Anyone doubting that 2010 will be an inflection point on solid-state storage? We now have consumer-grade 40GB drive at $115 (talked about here), and a 1TB drive at $3.5K.
http://www.theinquirer.net/inquirer/news/1562474/one-terabyte-ssd-hits-shops
While these are consumer drives, and are missing the things that are needed for enterprise-grade solid state storage that STEC does now (much heaver duty cycle, flat performance over time, larger SRAM to Flash ratios, dual ported interfaces, etc) – it really highlights how fast things are moving, and innovation that occurs in consumer-land can trickle up in the same way that the reverse is true also.
I’m sticking with my bet (admittedly more aggressive than others think) – late 2010 will be the point where solid-state will:
- match fast magnetic media as measured by $/GB (currently about 10x less efficient)
- will pass being 300x more efficient measured by $/IOps (currently about 100-200x more efficient)
- will continue to be 100x more efficient measured by Watts/GB (10,000x more efficient measured by Watts/IOps)
When this happens, will be crazy – only room for SSD (SAS/FC interfaces) and huge slow magnetic media (SATA/SAS interfaces). Everyone will be looking to see how to maximize this.

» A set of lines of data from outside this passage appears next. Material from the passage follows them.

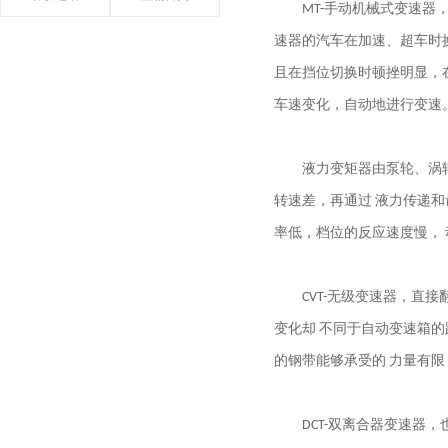
MT-手动机械式变速器，
速器的汽车在加速、超车时
且在挡位切换时顿挫明显，
车速变化，自动地进行变速
液力变矩器由泵轮、涡轮和
转速差，再通过 液力传递
率低，档位的反应速度慢， 
CVT-无级变速器，直接
变化却 不同于自动变速箱
的钢带能够承受的 力量有
DCT-双离合器变速器，也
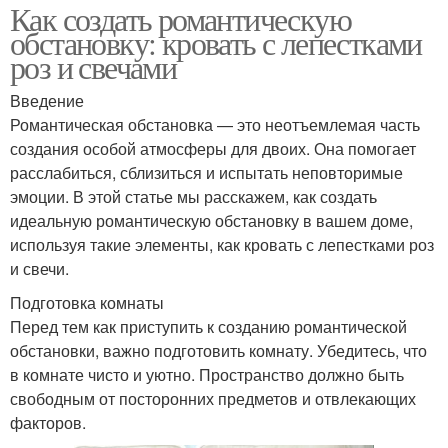
Как создать романтическую
обстановку: кровать с лепестками
роз и свечами
Введение
Романтическая обстановка — это неотъемлемая часть
создания особой атмосферы для двоих. Она помогает
расслабиться, сблизиться и испытать неповторимые
эмоции. В этой статье мы расскажем, как создать
идеальную романтическую обстановку в вашем доме,
используя такие элементы, как кровать с лепестками роз
и свечи.
Подготовка комнаты
Перед тем как приступить к созданию романтической
обстановки, важно подготовить комнату. Убедитесь, что
в комнате чисто и уютно. Пространство должно быть
свободным от посторонних предметов и отвлекающих
факторов.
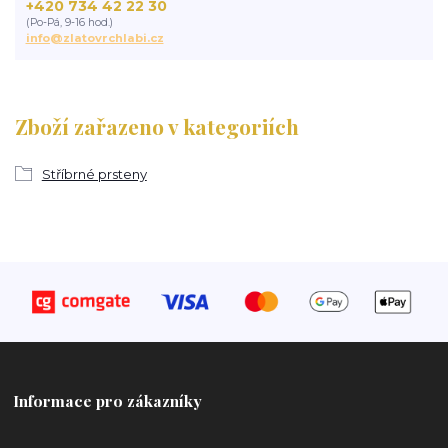
+420 734 42 22 30
(Po-Pá, 9-16 hod.)
info@zlatovrchlabi.cz
Zboží zařazeno v kategoriích
Stříbrné prsteny
Informace pro zákazníky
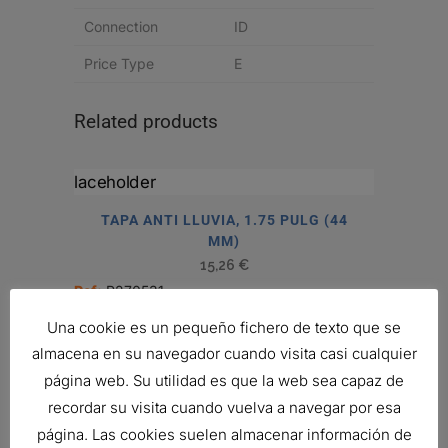
Connection
ID
Price Type
E
Related products
TAPA ANTI LLUVIA, 1.75 PULG (44
MM)
15,26
€
Ref:
P270531
Una cookie es un pequeño fichero de texto que se
almacena en su navegador cuando visita casi cualquier
PROTECCIÓN DE SILENCIADOR, 8.5-
página web. Su utilidad es que la web sea capaz de
9 PULG (216-229 MM)
recordar su visita cuando vuelva a navegar por esa
188,26
€
página. Las cookies suelen almacenar información de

There are second-order effects too – we’re getting close right now to the maximum heat density we can with 15K drives – as we increase the drive density, we can’t use 10/15K RPM SAS/FC, only SATA and SSD (this is why dense – meaning >15 drives per 3U - storage configs generally focus on low-power SATA use cases now).
What people also don’t intrinsically get is that non-volatile storage that sits in between the characteristics of memory, but hundreds (thousands even) times faster than magnetic media has broad transformational characteristics – including things like HPC, BI/DW appliances and all sorts of things. People have developed entire technology stacks around the idea that you have memory (volatile) and then 1,000,000 times slower you have disk (non-volatile).
Between virtualization (many, MANY more exciting things on that front), broad 10GbE adoption, deduplication showing up everywhere, Nehalem (and it’s successors), and solid-state disk moving mainstream – lots of transformational technology elements – 2010 will be an exciting year!
I think the first ones to buy the more accessible consumer-grade SSDs will be the gamers - could you imagine how fast the OS will work on 2 X SSDs in RAID-0? I'm drooling already, though Apple will be the last to adopt it for their Mac Pro (my current pride and joy) :-(.
Posted by: DP | November 18, 2009 at 09:06 PM
My thought is that current disks, with moving parts, are the last bastion we have (had!) to take down before going to infiniband. As usual the former technology pays for the new one, thus regular disk as we know them, still have some years to live before completely phasing out. Let see what will happen in 2010 :)
Posted by: Dpironet | November 19, 2009 at 06:43 AM
Chad, 2010 might be the next best bet for an inflection point for SSDs, seeing as how 2009 is almost gone and the leading SSD producer, STEC, has had to deal with disappointment. But I think your bet will still be premature for 2010 where enterprise and cloud storage is concerned because the gap between consumer and enterprise SSDs is considerably wider than the gap between consumer and enterprise disk drives.
Consumer SSDs might match $/GB of fast magnetic, but not of slower SATA drives - that still is a problem for enterprise SSDs.
IOPs will be much, much faster - but not as fast as people project based on SSD vendor claims, which use optimized conditions, as opposed to real world, enterprise or cloud, mixed-workload conditions. It's like measuring the speed of a sports car running on a straight line, as opposed to driving a real road with unexpected curves, hills and some amount of traffic. The expectations for disk drive IOP performance comes from years of experience while the expectations for SSD IOPs comes from data sheets. That will take some time to sort out. Nonetheless, SSDs win the IOPs performance challenge 100 times out of 100.
Of course, that doesn't mean they can be used effectively, which will require software to exercise them as much as possible. It's great to have the performance capabilities of a technology, but its even better to be able to put it to work. This is all vaporware today. Will we see a complete turn around in that situation to make a difference in enterprise storage in 2010? I bet not.
I agree that low latency is an advantage for certain enterprise and cloud applications, but reliability is critical for all those apps. Considering the insane duty cycles expected from SSDs to support sub-LUN virtualization (expect much higher duty cycles than fast disks experience today) - SSDs still have a lot to prove in the field. There will be bumps in the road, like there are for all technologies. That's why I'm betting SSDs will be sold alongside fast rotating disks for several years to come until people can clearly understand what the risks are.
Power consumption looks much better for SSDs as you point out and should continue to be for rotating disks from now until the end of time.
So, my bet is that it will be 2012 before we see enterprise SSDs really take off. That leaves the year 2011 for somebody else to wager on. Any takers out there?